- Angela del Toro as the White Tiger. Art by David Mack.

Publication information
- Publisher: Marvel Comics
- First appearance: Daredevil vol. 2 #58 (March 2004)
- Created by: Brian Michael Bendis (writer) Alex Maleev (artist)

In-story information
- Alter ego: Angela del Toro
- Species: Human mutate
- Team affiliations: New Revengers The Hand FBI
- Partnerships: Daredevil Iron Fist
- Notable aliases: Agent Angela Del Tigresa Blanca White Tiger
- Abilities: Superhuman strength, speed, agility, durability, stamina, and senses; Regenerative healing factor; Experienced unarmed combatant; Expert markswoman; Trained investigator;

= White Tiger (Angela del Toro) =

Angela del Toro is a character appearing in American comic books published by Marvel Comics. Created by Brian Michael Bendis and Alex Maleev, the character first appeared in Daredevil vol. 2 #58 (March 2004). Angela del Toro is the fourth incarnation of White Tiger. She is the niece of Hector Ayala and Ava Ayala.

Angela del Toro / White Tiger appears in the Marvel Cinematic Universe television series Daredevil: Born Again (2025–present), played by Camila Rodriguez.

## Records shown
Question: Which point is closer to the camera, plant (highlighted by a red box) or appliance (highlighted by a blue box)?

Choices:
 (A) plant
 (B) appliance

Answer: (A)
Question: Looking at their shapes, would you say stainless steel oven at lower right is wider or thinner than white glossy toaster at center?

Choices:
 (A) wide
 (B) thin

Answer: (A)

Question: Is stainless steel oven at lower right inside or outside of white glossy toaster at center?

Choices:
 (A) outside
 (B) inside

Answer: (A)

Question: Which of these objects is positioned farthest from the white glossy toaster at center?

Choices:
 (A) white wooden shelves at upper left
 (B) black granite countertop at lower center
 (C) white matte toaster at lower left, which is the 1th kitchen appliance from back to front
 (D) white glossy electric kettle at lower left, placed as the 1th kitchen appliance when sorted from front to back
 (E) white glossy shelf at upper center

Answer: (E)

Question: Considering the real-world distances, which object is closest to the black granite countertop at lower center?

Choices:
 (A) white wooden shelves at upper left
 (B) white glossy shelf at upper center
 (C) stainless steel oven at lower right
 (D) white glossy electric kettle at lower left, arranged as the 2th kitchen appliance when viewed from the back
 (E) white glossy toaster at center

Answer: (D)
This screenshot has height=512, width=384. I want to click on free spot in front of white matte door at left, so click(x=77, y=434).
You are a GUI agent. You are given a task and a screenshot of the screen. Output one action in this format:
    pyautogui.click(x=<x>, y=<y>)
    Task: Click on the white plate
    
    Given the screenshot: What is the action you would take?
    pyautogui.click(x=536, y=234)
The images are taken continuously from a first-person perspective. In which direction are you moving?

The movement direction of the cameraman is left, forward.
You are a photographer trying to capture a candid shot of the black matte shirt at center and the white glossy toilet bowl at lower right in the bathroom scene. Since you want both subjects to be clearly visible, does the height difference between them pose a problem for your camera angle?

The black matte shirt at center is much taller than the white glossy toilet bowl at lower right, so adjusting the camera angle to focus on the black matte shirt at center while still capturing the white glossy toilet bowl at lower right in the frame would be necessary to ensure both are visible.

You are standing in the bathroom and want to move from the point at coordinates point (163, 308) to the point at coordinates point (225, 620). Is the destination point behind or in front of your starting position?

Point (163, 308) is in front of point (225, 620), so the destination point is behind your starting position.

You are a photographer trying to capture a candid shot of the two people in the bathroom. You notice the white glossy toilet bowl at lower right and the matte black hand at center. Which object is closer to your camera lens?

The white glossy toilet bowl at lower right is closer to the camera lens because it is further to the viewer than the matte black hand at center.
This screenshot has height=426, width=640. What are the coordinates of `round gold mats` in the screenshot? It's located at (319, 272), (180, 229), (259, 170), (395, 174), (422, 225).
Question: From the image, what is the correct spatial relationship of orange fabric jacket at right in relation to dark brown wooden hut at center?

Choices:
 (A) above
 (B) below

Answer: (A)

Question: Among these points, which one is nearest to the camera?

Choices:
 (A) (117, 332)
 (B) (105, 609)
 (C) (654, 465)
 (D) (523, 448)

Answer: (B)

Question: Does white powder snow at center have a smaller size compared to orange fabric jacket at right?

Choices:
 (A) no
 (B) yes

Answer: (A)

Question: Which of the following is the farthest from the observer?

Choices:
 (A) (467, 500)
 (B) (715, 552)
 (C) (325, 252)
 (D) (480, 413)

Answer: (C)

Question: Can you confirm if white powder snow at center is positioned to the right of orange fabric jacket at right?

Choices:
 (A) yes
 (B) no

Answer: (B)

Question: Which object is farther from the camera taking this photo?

## What you need to do
Update the White Tiger text from "- Angela del" up to and including "Alex Maleev (artist)", putting "Publishing house" in place of "Publisher". The records come from a separate source.

## Answer to this exercise
- Angela del Toro as the White Tiger. Art by David Mack.

Publication information
- Publishing house: Marvel Comics
- First appearance: Daredevil vol. 2 #58 (March 2004)
- Created by: Brian Michael Bendis (writer) Alex Maleev (artist)